The Internal Revenue Service released guidance of temporary changes to section 125 cafeteria plans. These changes extend the claims period for health flexible spending arrangements (FSAs) and dependent care assistance programs and allow taxpayers to make mid-year changes.
The guidance addresses unanticipated changes in expenses because of the 2019 Novel Coronavirus (COVID-19) pandemic and provides that previously provided temporary relief for high deductible health plans may be applied retroactively to January 1, 2020, and it also increases for inflation the $500 permitted carryover amount for health FSAs to $550, according to an IRS news release.
Notice 2020-29 provides greater flexibility for taxpayers by:
- extending claims periods for taxpayers to apply unused amounts remaining in a health FSA or dependent care assistance program for expenses incurred for those same qualified benefits through December 31, 2020.

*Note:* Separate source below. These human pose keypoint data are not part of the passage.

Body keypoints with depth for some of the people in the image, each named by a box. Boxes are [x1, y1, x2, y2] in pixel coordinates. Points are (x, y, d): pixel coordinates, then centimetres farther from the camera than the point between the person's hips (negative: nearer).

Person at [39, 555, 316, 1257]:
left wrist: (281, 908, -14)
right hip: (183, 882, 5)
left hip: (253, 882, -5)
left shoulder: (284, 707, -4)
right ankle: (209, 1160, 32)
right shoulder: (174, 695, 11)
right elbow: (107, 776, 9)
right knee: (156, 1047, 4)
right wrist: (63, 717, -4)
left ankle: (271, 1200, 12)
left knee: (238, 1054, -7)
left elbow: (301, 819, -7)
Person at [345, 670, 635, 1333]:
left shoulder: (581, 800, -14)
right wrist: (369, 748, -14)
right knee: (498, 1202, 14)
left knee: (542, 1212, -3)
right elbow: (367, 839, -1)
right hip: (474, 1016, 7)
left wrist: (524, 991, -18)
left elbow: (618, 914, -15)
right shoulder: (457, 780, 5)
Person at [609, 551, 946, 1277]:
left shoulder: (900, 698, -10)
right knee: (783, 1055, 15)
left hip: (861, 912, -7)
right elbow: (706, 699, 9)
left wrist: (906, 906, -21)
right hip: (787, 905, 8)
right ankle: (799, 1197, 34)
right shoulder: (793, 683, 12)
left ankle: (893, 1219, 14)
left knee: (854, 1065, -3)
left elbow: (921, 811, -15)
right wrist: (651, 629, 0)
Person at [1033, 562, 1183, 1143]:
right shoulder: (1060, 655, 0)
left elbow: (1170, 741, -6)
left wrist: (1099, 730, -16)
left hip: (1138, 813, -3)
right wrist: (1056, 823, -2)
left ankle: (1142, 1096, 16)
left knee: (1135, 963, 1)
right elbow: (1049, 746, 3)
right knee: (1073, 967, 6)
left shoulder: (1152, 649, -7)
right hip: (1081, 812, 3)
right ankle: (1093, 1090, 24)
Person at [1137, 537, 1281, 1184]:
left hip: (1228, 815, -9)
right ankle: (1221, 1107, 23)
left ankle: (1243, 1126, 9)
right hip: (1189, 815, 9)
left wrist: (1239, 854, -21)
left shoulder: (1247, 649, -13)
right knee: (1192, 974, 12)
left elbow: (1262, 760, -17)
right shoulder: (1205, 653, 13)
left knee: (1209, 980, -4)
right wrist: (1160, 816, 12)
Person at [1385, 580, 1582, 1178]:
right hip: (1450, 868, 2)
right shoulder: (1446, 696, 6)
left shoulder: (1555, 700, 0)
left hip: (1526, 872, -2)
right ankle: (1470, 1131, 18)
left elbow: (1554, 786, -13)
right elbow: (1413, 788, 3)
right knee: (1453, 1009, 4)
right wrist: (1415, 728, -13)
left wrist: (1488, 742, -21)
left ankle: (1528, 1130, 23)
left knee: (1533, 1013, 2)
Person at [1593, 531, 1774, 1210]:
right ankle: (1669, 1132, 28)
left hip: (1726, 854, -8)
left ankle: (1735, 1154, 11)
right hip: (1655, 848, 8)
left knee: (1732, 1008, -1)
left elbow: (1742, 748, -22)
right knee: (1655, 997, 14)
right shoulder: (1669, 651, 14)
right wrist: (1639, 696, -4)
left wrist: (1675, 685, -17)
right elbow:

- expanding the ability of taxpayers to make mid-year elections for health coverage, health FSAs, and dependent care assistance programs, allowing them to respond to changes in needs as a result of the COVID-19 pandemic.
- applying earlier relief for high deductible health plans to cover expenses related to COVID-19, and a temporary exemption for telehealth services retroactively to January 1, 2020.
Notice 2020-33 responds to Executive Order 13877, which directs the Secretary of the Treasury to “issue guidance to increase the amount of funds that can carry over without penalty at the end of the year for flexible spending arrangements.” The notice increases the limit for unused health FSA carryover amounts from $500, to a maximum of $550, as adjusted annually for inflation, according to the news release.
People First Initiative Provides Relief to Taxpayers
In other taxpayer news and due to COVID-19, the IRS is providing relief on a variety of issues as part of the People First Initiative. The IRS is modifying certain activities through the filing and payment deadline, Wednesday, July 15, 2020. Here’s what people need to know about relief related to IRS exams or audits, according to a news release.
Field, office, and correspondence audits – Generally, the IRS won’t start a new field, office, and correspondence audits. The agency will continue to work refund claims, where possible, without in-person contact.
However, the IRS may start new audits if needed to preserve the statute of limitations.
- In-person meetings – In-person meetings for current field and office audits are on hold. However, examiners will continue their work remotely, where possible. Taxpayers should respond to any requests for information during this period, if possible.
- Unique situations – Corporations and businesses may want to begin a previously scheduled audit while people and records are available. When it’s in the best interest of both parties and appropriate people are available, the IRS may move forward with an audit. COVID-19 developments could slow activities.
- General requests for information –Taxpayers should reply to all IRS correspondence if requested.
Earned income tax credit and wage verification reviews – Taxpayers have until July 15, 2020, to respond to the IRS and verify that they qualify for the earned income tax credit or to verify their income. These taxpayers should submit all requested information. If they can’t contact the agency and explain why the information is not available, the IRS won’t deny these credits for a failure to provide information until July 15, 2020.
Independent Office of Appeals – Appeals employees will continue to work their cases. They aren’t currently holding in-person meetings, but conferences may be held by phone or video. Taxpayers should respond to any requests for information form the Independent Office of Appeals.
Statute of limitations – The IRS will continue to protect all statutes of limitations. If statute expirations might be jeopardized during this period, taxpayers are encouraged to cooperate in extending these statutes. Otherwise, the IRS will issue Statutory Notices of Deficiency and pursue similar actions to protect the interests of the government.